* _Required work_
Extract, from the records beneath this instruction, each line that contains the word "with".

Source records
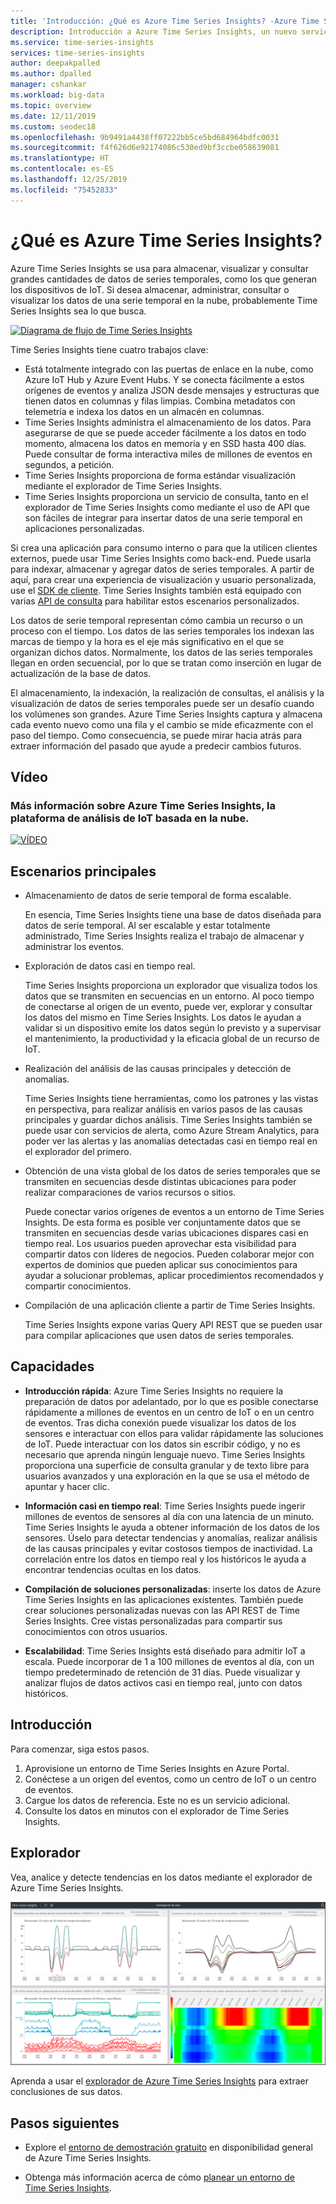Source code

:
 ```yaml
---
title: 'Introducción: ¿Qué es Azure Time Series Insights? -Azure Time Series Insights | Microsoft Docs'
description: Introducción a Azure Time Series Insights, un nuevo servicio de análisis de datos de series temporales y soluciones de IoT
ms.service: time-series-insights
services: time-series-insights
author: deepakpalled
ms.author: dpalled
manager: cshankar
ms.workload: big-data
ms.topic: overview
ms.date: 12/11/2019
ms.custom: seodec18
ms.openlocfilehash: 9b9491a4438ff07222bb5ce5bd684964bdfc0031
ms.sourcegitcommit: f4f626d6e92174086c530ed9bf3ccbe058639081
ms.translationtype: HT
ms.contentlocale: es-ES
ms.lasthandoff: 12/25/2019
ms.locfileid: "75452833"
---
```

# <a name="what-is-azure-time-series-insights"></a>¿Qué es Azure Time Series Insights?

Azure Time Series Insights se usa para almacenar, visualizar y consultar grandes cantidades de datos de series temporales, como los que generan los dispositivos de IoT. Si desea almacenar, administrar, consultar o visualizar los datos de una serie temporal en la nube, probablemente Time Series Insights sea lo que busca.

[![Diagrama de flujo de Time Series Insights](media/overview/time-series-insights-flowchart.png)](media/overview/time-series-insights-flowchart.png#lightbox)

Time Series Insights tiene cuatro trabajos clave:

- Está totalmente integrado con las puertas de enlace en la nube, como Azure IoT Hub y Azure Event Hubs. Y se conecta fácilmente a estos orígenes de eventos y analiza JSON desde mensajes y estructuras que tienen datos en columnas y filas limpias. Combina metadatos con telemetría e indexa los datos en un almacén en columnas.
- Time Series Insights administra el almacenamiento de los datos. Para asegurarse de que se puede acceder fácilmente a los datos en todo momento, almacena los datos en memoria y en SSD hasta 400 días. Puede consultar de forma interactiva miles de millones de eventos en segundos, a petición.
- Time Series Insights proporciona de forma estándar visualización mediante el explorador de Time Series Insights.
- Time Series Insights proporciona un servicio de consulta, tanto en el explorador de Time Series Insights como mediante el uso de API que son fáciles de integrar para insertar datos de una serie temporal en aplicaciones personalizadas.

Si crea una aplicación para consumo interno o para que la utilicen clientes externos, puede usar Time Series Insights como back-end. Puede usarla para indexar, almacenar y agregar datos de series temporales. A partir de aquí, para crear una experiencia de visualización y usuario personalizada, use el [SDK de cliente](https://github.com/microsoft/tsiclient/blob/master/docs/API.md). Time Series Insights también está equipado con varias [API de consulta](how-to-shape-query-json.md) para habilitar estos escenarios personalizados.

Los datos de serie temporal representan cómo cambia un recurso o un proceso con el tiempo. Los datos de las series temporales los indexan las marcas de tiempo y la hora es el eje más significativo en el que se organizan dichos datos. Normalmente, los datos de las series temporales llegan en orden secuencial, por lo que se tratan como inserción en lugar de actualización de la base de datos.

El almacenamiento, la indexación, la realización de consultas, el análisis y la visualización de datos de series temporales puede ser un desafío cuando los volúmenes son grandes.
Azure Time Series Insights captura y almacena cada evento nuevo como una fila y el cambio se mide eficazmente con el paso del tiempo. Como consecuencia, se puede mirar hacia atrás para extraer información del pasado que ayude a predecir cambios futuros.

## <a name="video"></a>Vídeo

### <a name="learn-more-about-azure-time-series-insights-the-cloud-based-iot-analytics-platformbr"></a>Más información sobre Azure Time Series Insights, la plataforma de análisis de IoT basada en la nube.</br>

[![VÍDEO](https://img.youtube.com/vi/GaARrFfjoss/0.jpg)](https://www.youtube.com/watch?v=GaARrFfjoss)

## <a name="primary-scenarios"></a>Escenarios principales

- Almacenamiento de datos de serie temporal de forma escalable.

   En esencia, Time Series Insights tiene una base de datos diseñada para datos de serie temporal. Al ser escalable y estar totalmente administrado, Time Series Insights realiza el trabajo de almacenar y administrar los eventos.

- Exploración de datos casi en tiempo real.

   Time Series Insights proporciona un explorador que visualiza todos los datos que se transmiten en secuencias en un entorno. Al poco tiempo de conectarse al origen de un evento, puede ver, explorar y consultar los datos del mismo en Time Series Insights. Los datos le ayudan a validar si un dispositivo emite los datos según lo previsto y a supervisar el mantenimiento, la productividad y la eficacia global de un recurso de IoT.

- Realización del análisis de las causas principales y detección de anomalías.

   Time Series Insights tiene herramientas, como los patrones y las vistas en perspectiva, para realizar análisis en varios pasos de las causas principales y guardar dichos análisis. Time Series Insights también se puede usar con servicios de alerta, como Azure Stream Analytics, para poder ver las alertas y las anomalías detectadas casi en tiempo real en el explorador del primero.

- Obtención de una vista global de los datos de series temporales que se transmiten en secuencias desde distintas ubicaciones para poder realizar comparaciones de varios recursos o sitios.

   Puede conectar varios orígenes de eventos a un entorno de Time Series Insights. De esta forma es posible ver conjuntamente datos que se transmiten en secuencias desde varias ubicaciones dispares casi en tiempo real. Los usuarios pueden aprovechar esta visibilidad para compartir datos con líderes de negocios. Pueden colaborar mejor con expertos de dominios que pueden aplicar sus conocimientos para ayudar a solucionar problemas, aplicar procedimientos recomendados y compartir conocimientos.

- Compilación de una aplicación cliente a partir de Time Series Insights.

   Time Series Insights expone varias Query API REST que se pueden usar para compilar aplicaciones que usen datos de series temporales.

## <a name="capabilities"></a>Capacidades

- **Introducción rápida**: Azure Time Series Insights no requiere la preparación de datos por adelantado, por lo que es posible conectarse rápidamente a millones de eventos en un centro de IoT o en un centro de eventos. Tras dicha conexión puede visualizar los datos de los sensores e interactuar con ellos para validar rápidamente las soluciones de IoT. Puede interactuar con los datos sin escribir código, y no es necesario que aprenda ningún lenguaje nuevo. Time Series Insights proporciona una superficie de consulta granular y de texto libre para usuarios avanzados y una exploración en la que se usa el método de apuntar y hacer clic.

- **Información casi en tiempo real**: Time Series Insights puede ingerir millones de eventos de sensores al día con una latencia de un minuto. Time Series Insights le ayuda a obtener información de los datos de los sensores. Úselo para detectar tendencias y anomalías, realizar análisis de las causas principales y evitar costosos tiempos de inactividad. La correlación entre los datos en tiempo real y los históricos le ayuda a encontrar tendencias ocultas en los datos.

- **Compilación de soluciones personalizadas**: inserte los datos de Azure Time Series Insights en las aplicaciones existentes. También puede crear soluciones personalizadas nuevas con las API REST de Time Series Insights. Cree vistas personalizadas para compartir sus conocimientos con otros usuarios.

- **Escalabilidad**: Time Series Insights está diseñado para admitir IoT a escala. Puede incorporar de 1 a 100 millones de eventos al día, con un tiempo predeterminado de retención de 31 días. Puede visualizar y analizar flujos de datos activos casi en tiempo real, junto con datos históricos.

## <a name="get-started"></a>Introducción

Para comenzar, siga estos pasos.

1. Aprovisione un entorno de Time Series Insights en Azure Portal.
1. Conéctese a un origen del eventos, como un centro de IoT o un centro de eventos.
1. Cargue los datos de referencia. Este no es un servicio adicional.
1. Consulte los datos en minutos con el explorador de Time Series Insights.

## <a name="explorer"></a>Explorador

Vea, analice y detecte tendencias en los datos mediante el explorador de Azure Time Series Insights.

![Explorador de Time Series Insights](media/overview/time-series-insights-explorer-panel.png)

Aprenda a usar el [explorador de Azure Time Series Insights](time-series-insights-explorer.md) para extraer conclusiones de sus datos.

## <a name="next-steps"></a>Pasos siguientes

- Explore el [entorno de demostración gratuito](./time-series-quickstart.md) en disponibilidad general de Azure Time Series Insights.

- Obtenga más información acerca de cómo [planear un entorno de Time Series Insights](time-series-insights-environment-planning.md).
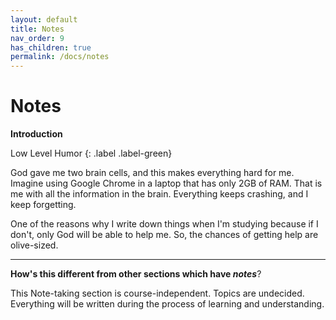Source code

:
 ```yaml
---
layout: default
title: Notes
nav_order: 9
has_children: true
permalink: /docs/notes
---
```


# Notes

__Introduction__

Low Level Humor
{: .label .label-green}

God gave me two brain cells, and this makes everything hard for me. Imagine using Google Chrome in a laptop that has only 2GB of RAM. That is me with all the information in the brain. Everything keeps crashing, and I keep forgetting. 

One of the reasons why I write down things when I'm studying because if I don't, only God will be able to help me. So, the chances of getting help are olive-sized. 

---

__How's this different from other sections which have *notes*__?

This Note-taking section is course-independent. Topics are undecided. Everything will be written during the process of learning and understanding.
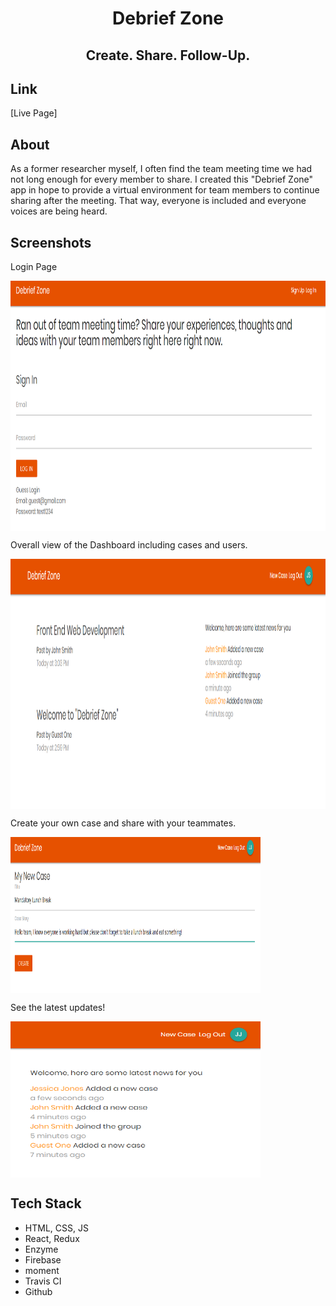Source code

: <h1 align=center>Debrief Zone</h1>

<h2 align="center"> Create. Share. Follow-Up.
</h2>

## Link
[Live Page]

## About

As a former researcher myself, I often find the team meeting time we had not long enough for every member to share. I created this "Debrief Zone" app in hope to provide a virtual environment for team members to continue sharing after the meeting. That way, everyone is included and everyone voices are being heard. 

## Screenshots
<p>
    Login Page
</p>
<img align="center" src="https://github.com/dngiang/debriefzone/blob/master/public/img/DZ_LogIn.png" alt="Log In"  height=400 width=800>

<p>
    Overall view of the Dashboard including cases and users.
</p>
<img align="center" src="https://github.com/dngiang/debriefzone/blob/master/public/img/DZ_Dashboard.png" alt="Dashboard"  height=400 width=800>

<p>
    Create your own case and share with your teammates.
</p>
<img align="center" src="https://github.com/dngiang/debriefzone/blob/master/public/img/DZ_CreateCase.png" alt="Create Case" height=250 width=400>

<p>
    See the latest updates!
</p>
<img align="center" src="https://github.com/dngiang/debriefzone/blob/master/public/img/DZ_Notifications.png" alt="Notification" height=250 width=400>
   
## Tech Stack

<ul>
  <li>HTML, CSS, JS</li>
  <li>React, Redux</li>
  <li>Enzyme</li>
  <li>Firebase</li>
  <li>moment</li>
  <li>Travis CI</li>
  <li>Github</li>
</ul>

* _Task answer_
God gave me two brain cells, and this makes everything hard for me. Imagine using Google Chrome in a laptop that has only 2GB of RAM. That is me with all the information in the brain. Everything keeps crashing, and I keep forgetting. 
    Create your own case and share with your teammates.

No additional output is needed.